Steven Horwitz
One of the more frustrating elements of the various differences among Austrian economists and libertarians is a recurring meme by which the major cleavage is described as a difference between "Rothbardian anarchists" and "Hayekian classical liberals." In his recent review of the new collection of Rothbard essays, Reason's Brian Doherty suggests exactly this division.
I think this is a false dichotomy that needlessly exacerbates the existing differences. If we are seriously to pursue the "Rizzonian Peace," participants and observers are going to have to, as our friends on the left would say, deconstruct this binary. The fact is that what we really have is a 2x2 matrix (at least!), in which there are Rothbardian minarchists (e.g., Ron Paul and other natural rights defenders of constitutionalism) and Hayekian anarchists (e.g., the contributors to this blog among many others).
We all know that Hayek was no anarchist, but two points are worth making about "Hayekian anarchism."
1. The argument is that the force of Hayek's own analyses point in the direction of a stateless society even if he, himself, didn't take them all the way there. I think this argument is especially relevant when we take into account the ways in which public choice economics has developed in the last few decades and then take seriously the tremendous growth of scholarship on the evolution of rules, norms, and institutions over that same time. Toss in the work of the Ostroms and others on the important role for civil society, which expands the analysis beyond just the state and the market, and you have the ingredients for "Hayekian anarchism," for lack of a better name. (Perhaps "consequentialist anarchism" works better?)
2. There is a story about Hayek from the 1970s that may or may not be apocryphal, and I suspect some of our more senior commenters can verify this, that is relevant here.

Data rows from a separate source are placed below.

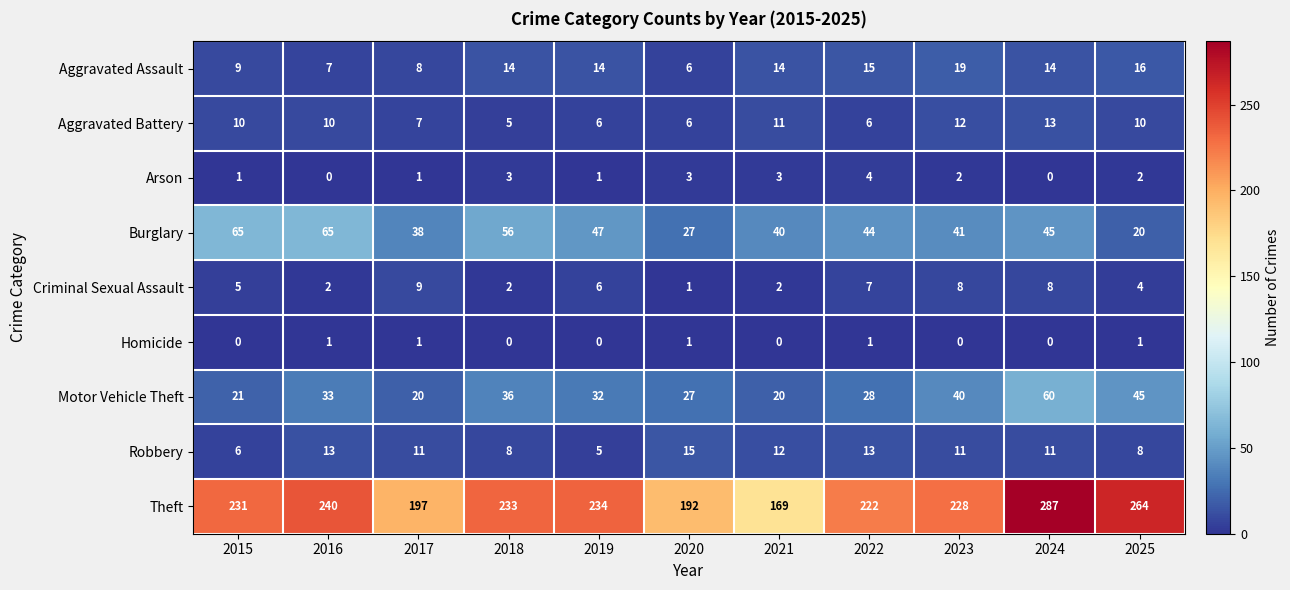

True or false: Aggravated Assault has a value of 14 at 2019.

True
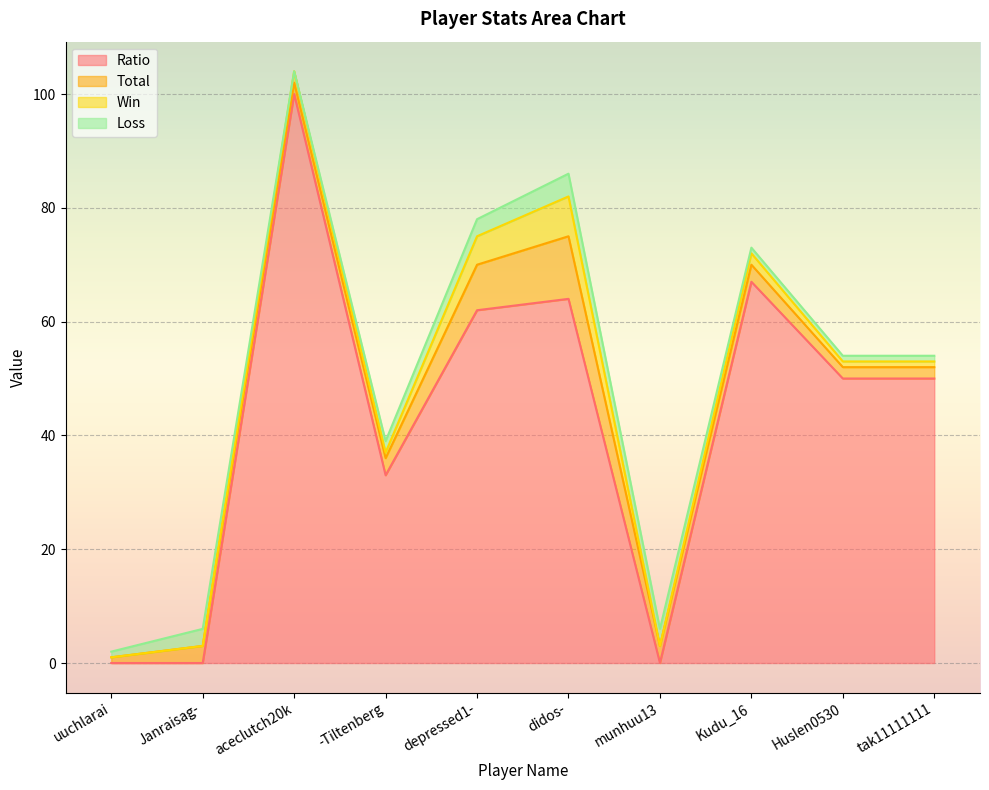

Reading left to right, what are all the values shown in this chart?

Ratio: uuchlarai=0	Janraisag-=0	aceclutch20k=100	-Tiltenberg=33	depressed1-=62	didos-=64	munhuu13=0	Kudu_16=67	Huslen0530=50	tak11111111=50
Total: uuchlarai=1	Janraisag-=3	aceclutch20k=2	-Tiltenberg=3	depressed1-=8	didos-=11	munhuu13=3	Kudu_16=3	Huslen0530=2	tak11111111=2
Win: uuchlarai=0	Janraisag-=0	aceclutch20k=2	-Tiltenberg=1	depressed1-=5	didos-=7	munhuu13=0	Kudu_16=2	Huslen0530=1	tak11111111=1
Loss: uuchlarai=1	Janraisag-=3	aceclutch20k=0	-Tiltenberg=2	depressed1-=3	didos-=4	munhuu13=3	Kudu_16=1	Huslen0530=1	tak11111111=1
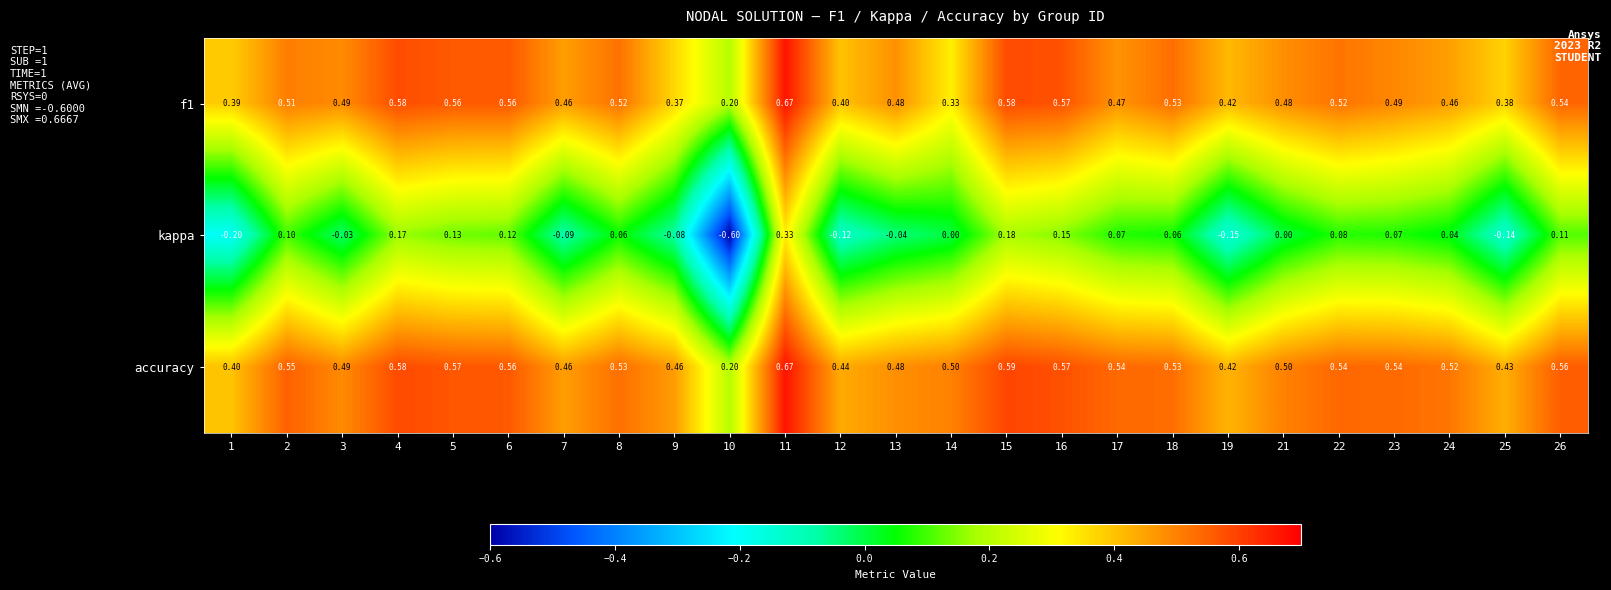

Which series has the largest total across all categories?

accuracy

Supposedly when he was engaged in a conversation about anarchism with a bunch of young libertarian academics (presumably at Menlo Park) in the 1970s, Hayek said something like the following "Look, I'm an old man now and I came to my classical liberalism in a different era, so I can't accept where you all are now. But, if I were a young man today, I suspect I might well be this type of anarchist."
Again, that's at least how the story has been passed down.
I bring this up because it suggests that Hayek saw the anarchist implications of his own work even if he couldn't go the next few steps.
I raise this whole topic because I think continuing to promulgate this false dichotomy creates needless tension within the Austrian community, at least among those interested in radical libertarianism. Far too often in recent years we've seen the Rothbardians criticize the more Hayekian elements of both Austrian economics and libertarianism for being "too statist" or being "beltway insiders" etc.. No doubt, there are Hayekians who would give the state some significant role - of course so did Hayek - but that is not a necessary feature of being a Hayekian.
Part of preserving the peace is going to have to be finding those places on which the various groups within both movements can find common ground.
My point here is that there is far more common ground on what the ideal size (or non-size) of the state is than the simple dichotomy would suggest. If people, especially students, are interested in radical libertarianism and anarcho-capitalism, there are arguments and scholars exploring those questions from both Rothbardian and Hayekian perspectives. One need not throw away one's radicalism because one finds Hayek more intellectually interesting than Rothbard, and Rothbardians should work harder to see in Hayek not a set of political conclusions but a framework for analysis that points beyond Hayek's own politics to something far more radical.
The fact of the matter is that this was the research program of Don Lavoie and the chance to study and forward radical Hayekian libertarian anarchism was a key piece of what brought Pete, Dave, and I to GMU to work with Don in the mid-80s and has motivated our work since then. The false dichotomy obscures the whole Lavoie-inspired research program of our generation and of the generation of scholars that Pete is producing following in Don's footsteps at GMU (e.g., Pete L. and Chris and many others).
So I'm gonna keep calling people on it when I see it as that little dichotomy obscures far more than it enlightens. (Bonus observation: isn't it interesting how Mises disappears in all of this? In my view, you can't BE a Hayekian anarchist without a really good Misesian understanding of how the process of economic calculation etc. works, as I have argued before.)
Addendum: I meant to also mention that one reason that the radical nature of our Hayekian research program perhaps gets lost is that we do find ourselves arguing in the world of the second best from time to time (e.g, the debates over the Fed and monetary policy). I don't think it's inconsistent to make an argument that one government policy is better or worse than another while still believing that government being not involved in that area at all is the ideal result.